Au Salon du Louvre du 25 août 1779, Chardin expose ses derniers pastels. Mesdames – ainsi nommait-on les filles de Louis XV – connaissaient et appréciaient Chardin : pour leur demeure de Bellevue, il avait peint en 1761 deux dessus de portes, Les Instruments de la musique guerrière, et Les Instruments de la musique civile. L'une d'elles, Mme Victoire, se laisse tenter par un portrait de Jacquet (c'est-à-dire de jeune laquais):

« On a beaucoup parlé de la richesse du dernier salon. La reine et toute la famille royale voulurent le voir et en marquèrent leur satisfaction. Un des morceaux qui fit le plus de plaisir à Mme Victoire, dont le suffrage éclairé fait l'ambition des meilleurs artistes, fut un petit tableau de M. Chardin représentant un petit Jacquet. Elle fut si frappée de la vérité de cette figure que dès le lendemain, cette princesse envoya au peintre, par M. le comte d'Affry, une boîte en or, comme un témoignage du cas qu'elle faisait de ses talents. »

Sans doute Mme Victoire a-t-elle voulu acheter le pastel ; Chardin le lui a offert, et le lendemain elle lui a fait parvenir une tabatière en or.

La Diffusion des œuvres

L'œuvre de Chardin a été largement diffusée de son vivant auprès de nombreux collectionneurs. La liste des différents propriétaires de ses tableaux, très loin d'être exhaustive, n'est ici présente que pour donner un aperçu de la très haute estime dans laquelle Chardin était tenu par ses contemporains.

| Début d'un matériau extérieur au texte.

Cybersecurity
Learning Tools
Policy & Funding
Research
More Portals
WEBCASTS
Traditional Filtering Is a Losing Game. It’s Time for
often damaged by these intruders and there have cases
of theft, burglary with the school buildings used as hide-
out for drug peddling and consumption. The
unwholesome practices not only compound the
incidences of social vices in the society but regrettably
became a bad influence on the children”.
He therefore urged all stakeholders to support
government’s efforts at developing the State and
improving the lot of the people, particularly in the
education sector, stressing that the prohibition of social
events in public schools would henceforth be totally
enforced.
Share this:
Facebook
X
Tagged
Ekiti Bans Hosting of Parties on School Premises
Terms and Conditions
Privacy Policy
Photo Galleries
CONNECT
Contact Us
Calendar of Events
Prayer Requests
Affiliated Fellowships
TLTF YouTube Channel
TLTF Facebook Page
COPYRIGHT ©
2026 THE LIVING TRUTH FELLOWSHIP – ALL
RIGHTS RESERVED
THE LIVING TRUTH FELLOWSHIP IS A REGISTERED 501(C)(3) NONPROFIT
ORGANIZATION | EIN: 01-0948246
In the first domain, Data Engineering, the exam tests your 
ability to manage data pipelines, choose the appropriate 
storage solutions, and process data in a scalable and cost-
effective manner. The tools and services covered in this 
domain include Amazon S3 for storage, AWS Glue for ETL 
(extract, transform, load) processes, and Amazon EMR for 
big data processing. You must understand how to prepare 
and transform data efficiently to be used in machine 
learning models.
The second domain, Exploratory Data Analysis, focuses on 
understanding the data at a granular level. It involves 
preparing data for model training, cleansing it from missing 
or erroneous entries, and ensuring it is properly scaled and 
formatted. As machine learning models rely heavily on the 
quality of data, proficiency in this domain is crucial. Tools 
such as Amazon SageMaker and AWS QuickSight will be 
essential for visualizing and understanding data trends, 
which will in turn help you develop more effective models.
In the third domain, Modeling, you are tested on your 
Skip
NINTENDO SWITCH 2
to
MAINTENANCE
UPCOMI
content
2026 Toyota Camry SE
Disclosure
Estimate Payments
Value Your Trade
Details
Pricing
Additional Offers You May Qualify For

Parmi les princes, on peut citer Louise-Ulrique de Prusse, reine de Suède, Louis XV, Caroline-Louise de Hesse-Darmstadt, Catherine II de Russie, Frédéric II de Prusse et Joseph-Wenceslas (prince de Liechtenstein). Dans la noblesse Pierre-Louis Eveillard, marquis de Livois et le Chevalier Antoine de Laroque possédaient plusieurs tableaux.

Reconnu également par ses pairs, plusieurs artistes firent l'acquisition de ses œuvres, tels que son ami Joseph Aved dont il fit le portrait, le sculpteur Jean-Baptiste Pigalle, le peintre et graveur Jacques Augustin de Silvestre, le directeur du Musée Napoléon Vivant Denon et le peintre Jean-Baptiste Marie Pierre.